**Quoted passage:**
* * *
Each model is fit to the training portion of the data (from 5 \(\times\) 2 cross-fold validation), using Bayesian hyperparameter optimisation (Bergstra et al., 2013). Every model is given 1000 evaluations for a fair comparison. With level-k, due to the integer parameter, rather than Bayesian optimisation, we instead perform an exhaustive search for \(k \in [0,1,\dots ,100]\), noting that this is an extensive range of k, easily capturing standard k’s reported in the literature. The fitted parameter values with the lowest mean squared error between the predictions and the training values are selected. The out-of-sample (testing) portion is never seen by the optimisation process and is only used for evaluation after the parameter optimisation has been complete.
* * *
**Supplied material:**
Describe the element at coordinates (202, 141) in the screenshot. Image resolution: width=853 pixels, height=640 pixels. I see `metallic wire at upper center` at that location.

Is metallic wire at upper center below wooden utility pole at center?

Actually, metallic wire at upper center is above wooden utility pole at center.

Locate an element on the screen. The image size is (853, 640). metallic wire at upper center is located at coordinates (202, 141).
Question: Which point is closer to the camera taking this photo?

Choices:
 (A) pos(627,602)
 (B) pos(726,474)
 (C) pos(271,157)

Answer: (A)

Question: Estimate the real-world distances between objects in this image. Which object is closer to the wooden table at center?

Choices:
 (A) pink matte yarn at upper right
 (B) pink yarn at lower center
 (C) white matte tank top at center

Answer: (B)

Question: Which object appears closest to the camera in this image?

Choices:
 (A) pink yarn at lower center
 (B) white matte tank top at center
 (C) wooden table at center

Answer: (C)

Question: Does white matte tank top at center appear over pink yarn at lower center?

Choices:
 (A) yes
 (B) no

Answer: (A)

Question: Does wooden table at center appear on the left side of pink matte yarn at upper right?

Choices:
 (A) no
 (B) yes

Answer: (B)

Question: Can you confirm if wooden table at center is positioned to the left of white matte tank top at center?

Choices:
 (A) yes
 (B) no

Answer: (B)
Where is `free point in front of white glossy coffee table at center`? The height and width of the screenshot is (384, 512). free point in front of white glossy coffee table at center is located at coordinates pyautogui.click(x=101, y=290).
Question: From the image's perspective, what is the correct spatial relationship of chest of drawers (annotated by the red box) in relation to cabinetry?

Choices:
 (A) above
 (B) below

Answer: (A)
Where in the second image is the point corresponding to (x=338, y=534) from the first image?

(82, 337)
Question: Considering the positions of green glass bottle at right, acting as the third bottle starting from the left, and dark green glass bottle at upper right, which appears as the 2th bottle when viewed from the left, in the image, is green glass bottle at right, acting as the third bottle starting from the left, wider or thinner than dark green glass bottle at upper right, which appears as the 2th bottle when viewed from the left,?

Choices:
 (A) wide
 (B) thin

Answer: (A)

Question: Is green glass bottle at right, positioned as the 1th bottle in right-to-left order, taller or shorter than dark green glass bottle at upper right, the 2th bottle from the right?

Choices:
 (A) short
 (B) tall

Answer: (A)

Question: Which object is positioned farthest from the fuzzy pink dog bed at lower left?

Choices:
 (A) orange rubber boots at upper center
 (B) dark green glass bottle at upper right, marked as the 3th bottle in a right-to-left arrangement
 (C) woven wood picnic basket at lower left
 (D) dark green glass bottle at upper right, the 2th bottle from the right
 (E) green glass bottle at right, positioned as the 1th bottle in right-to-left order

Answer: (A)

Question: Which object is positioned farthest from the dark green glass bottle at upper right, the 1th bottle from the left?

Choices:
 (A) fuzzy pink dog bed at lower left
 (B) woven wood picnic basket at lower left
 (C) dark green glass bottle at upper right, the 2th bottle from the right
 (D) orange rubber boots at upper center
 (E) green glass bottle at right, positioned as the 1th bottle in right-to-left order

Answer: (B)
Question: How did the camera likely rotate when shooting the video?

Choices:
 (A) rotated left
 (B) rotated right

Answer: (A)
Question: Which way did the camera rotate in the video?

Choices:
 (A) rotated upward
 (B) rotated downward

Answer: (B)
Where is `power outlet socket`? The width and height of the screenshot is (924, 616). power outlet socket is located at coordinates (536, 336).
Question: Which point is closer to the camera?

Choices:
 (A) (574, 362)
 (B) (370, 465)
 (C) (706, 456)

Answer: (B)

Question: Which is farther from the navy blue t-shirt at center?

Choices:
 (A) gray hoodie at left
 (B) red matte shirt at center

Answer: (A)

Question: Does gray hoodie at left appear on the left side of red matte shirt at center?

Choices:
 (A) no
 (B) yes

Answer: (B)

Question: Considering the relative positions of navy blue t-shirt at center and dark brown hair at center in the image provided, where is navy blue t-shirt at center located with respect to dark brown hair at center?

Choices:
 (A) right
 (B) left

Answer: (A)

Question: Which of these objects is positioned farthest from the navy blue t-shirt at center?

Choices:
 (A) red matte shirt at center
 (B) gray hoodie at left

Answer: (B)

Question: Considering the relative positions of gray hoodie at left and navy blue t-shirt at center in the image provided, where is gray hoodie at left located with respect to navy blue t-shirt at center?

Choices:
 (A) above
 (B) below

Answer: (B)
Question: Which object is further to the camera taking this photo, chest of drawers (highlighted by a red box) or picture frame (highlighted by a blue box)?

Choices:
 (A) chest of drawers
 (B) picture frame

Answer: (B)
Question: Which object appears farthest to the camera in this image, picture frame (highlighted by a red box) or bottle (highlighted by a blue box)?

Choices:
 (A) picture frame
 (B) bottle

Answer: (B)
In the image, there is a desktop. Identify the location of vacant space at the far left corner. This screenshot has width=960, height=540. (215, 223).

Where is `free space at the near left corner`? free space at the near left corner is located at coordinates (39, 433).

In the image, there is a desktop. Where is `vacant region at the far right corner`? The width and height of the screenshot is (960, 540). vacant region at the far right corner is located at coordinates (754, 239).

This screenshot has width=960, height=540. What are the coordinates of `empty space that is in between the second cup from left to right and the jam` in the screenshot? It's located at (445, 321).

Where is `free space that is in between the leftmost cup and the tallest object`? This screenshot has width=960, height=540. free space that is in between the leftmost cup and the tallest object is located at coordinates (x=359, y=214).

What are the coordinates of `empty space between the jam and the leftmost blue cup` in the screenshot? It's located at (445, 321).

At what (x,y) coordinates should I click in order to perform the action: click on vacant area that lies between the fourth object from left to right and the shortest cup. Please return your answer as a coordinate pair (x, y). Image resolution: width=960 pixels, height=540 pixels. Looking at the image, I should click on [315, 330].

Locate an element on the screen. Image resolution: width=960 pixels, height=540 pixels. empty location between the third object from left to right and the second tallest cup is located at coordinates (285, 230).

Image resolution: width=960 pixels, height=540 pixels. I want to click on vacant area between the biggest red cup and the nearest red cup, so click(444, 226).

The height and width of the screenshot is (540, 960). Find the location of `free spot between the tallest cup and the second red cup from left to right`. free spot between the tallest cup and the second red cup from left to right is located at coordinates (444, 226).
* * *
**To be done:**
• 1. Copy the part of the passage on model fitting that opens with the words containing "Each model is" and closes with "has been complete.".
• 2. Repeat, word for word, only the lines of the records that run from the line containing "Actually, metallic wire" through the line containing "Answer: (C)", both included.

**Worked answers:**
• 1.
Each model is fit to the training portion of the data (from 5 \(\times\) 2 cross-fold validation), using Bayesian hyperparameter optimisation (Bergstra et al., 2013). Every model is given 1000 evaluations for a fair comparison. With level-k, due to the integer parameter, rather than Bayesian optimisation, we instead perform an exhaustive search for \(k \in [0,1,\dots ,100]\), noting that this is an extensive range of k, easily capturing standard k’s reported in the literature. The fitted parameter values with the lowest mean squared error between the predictions and the training values are selected. The out-of-sample (testing) portion is never seen by the optimisation process and is only used for evaluation after the parameter optimisation has been complete.

• 2.
Actually, metallic wire at upper center is above wooden utility pole at center.

Locate an element on the screen. The image size is (853, 640). metallic wire at upper center is located at coordinates (202, 141).
Question: Which point is closer to the camera taking this photo?

Choices:
 (A) pos(627,602)
 (B) pos(726,474)
 (C) pos(271,157)

Answer: (A)

Question: Estimate the real-world distances between objects in this image. Which object is closer to the wooden table at center?

Choices:
 (A) pink matte yarn at upper right
 (B) pink yarn at lower center
 (C) white matte tank top at center

Answer: (B)

Question: Which object appears closest to the camera in this image?

Choices:
 (A) pink yarn at lower center
 (B) white matte tank top at center
 (C) wooden table at center

Answer: (C)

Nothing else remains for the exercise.